- **REQUEST**:
What is needed here is every entry, retyped exactly.

- **DATA SUPPLIED**:
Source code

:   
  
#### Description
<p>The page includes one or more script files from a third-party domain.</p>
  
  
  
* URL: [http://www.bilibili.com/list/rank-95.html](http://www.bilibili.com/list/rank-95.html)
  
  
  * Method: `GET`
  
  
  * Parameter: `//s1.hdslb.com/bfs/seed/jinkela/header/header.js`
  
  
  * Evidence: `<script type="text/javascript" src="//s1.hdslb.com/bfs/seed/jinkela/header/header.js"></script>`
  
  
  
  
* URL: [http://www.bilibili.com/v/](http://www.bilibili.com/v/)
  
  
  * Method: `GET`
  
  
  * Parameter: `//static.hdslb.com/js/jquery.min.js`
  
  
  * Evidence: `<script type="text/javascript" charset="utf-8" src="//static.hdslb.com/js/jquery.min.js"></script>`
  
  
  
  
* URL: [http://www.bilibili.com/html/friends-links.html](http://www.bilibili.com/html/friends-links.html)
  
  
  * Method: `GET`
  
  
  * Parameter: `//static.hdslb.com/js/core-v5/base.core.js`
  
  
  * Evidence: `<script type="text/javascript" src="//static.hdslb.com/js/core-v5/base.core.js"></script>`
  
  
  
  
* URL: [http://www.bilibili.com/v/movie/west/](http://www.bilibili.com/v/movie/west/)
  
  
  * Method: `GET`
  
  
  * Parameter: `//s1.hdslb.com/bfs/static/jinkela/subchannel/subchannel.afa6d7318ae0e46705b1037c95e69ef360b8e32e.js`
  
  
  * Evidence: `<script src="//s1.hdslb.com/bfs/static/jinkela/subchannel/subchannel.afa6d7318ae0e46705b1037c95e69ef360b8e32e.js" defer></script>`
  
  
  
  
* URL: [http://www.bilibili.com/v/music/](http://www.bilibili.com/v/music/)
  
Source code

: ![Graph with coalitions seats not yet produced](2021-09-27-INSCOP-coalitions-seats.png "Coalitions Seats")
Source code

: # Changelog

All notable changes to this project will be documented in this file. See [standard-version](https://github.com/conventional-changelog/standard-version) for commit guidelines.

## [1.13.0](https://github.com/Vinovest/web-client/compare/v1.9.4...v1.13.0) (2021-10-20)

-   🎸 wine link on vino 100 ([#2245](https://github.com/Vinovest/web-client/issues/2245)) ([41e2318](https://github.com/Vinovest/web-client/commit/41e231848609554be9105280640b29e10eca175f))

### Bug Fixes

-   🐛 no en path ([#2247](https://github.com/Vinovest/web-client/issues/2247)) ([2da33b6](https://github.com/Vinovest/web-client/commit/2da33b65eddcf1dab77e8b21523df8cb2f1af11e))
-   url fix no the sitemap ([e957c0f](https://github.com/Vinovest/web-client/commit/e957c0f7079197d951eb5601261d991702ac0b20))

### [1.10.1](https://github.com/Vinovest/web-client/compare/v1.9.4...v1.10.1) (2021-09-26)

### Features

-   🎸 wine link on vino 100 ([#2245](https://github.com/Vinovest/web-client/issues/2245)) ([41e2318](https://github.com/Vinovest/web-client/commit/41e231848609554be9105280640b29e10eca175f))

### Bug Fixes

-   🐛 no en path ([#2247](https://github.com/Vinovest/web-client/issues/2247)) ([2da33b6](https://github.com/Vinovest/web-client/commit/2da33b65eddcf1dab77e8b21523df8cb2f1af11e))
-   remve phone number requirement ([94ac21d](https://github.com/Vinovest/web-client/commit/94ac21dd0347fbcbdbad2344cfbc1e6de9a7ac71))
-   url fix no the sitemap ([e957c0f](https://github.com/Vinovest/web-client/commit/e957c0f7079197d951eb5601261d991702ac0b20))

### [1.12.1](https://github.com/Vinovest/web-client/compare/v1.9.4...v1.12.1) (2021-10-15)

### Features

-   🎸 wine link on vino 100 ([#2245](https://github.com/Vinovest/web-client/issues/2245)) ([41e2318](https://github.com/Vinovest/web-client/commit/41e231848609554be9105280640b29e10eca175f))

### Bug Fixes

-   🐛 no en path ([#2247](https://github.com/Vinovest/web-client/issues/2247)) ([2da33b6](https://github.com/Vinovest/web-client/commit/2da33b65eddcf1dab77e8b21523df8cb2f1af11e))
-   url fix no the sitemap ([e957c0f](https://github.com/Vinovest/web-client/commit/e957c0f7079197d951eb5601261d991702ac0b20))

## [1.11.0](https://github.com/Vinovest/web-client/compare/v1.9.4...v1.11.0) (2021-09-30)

- **RESPONSE**:
Source code

:   
  
#### Description
<p>The page includes one or more script files from a third-party domain.</p>
  
  
  
* URL: [http://www.bilibili.com/list/rank-95.html](http://www.bilibili.com/list/rank-95.html)
  
  
  * Method: `GET`
  
  
  * Parameter: `//s1.hdslb.com/bfs/seed/jinkela/header/header.js`
  
  
  * Evidence: `<script type="text/javascript" src="//s1.hdslb.com/bfs/seed/jinkela/header/header.js"></script>`
  
  
  
  
* URL: [http://www.bilibili.com/v/](http://www.bilibili.com/v/)
  
  
  * Method: `GET`
  
  
  * Parameter: `//static.hdslb.com/js/jquery.min.js`
  
  
  * Evidence: `<script type="text/javascript" charset="utf-8" src="//static.hdslb.com/js/jquery.min.js"></script>`
  
  
  
  
* URL: [http://www.bilibili.com/html/friends-links.html](http://www.bilibili.com/html/friends-links.html)
  
  
  * Method: `GET`
  
  
  * Parameter: `//static.hdslb.com/js/core-v5/base.core.js`
  
  
  * Evidence: `<script type="text/javascript" src="//static.hdslb.com/js/core-v5/base.core.js"></script>`
  
  
  
  
* URL: [http://www.bilibili.com/v/movie/west/](http://www.bilibili.com/v/movie/west/)
  
  
  * Method: `GET`
  
  
  * Parameter: `//s1.hdslb.com/bfs/static/jinkela/subchannel/subchannel.afa6d7318ae0e46705b1037c95e69ef360b8e32e.js`
  
  
  * Evidence: `<script src="//s1.hdslb.com/bfs/static/jinkela/subchannel/subchannel.afa6d7318ae0e46705b1037c95e69ef360b8e32e.js" defer></script>`
  
  
  
  
* URL: [http://www.bilibili.com/v/music/](http://www.bilibili.com/v/music/)
  
Source code

: ![Graph with coalitions seats not yet produced](2021-09-27-INSCOP-coalitions-seats.png "Coalitions Seats")
Source code

: # Changelog

All notable changes to this project will be documented in this file. See [standard-version](https://github.com/conventional-changelog/standard-version) for commit guidelines.

## [1.13.0](https://github.com/Vinovest/web-client/compare/v1.9.4...v1.13.0) (2021-10-20)

-   🎸 wine link on vino 100 ([#2245](https://github.com/Vinovest/web-client/issues/2245)) ([41e2318](https://github.com/Vinovest/web-client/commit/41e231848609554be9105280640b29e10eca175f))

### Bug Fixes

-   🐛 no en path ([#2247](https://github.com/Vinovest/web-client/issues/2247)) ([2da33b6](https://github.com/Vinovest/web-client/commit/2da33b65eddcf1dab77e8b21523df8cb2f1af11e))
-   url fix no the sitemap ([e957c0f](https://github.com/Vinovest/web-client/commit/e957c0f7079197d951eb5601261d991702ac0b20))

### [1.10.1](https://github.com/Vinovest/web-client/compare/v1.9.4...v1.10.1) (2021-09-26)

### Features

-   🎸 wine link on vino 100 ([#2245](https://github.com/Vinovest/web-client/issues/2245)) ([41e2318](https://github.com/Vinovest/web-client/commit/41e231848609554be9105280640b29e10eca175f))

### Bug Fixes

-   🐛 no en path ([#2247](https://github.com/Vinovest/web-client/issues/2247)) ([2da33b6](https://github.com/Vinovest/web-client/commit/2da33b65eddcf1dab77e8b21523df8cb2f1af11e))
-   remve phone number requirement ([94ac21d](https://github.com/Vinovest/web-client/commit/94ac21dd0347fbcbdbad2344cfbc1e6de9a7ac71))
-   url fix no the sitemap ([e957c0f](https://github.com/Vinovest/web-client/commit/e957c0f7079197d951eb5601261d991702ac0b20))

### [1.12.1](https://github.com/Vinovest/web-client/compare/v1.9.4...v1.12.1) (2021-10-15)

### Features

-   🎸 wine link on vino 100 ([#2245](https://github.com/Vinovest/web-client/issues/2245)) ([41e2318](https://github.com/Vinovest/web-client/commit/41e231848609554be9105280640b29e10eca175f))

### Bug Fixes

-   🐛 no en path ([#2247](https://github.com/Vinovest/web-client/issues/2247)) ([2da33b6](https://github.com/Vinovest/web-client/commit/2da33b65eddcf1dab77e8b21523df8cb2f1af11e))
-   url fix no the sitemap ([e957c0f](https://github.com/Vinovest/web-client/commit/e957c0f7079197d951eb5601261d991702ac0b20))

## [1.11.0](https://github.com/Vinovest/web-client/compare/v1.9.4...v1.11.0) (2021-09-30)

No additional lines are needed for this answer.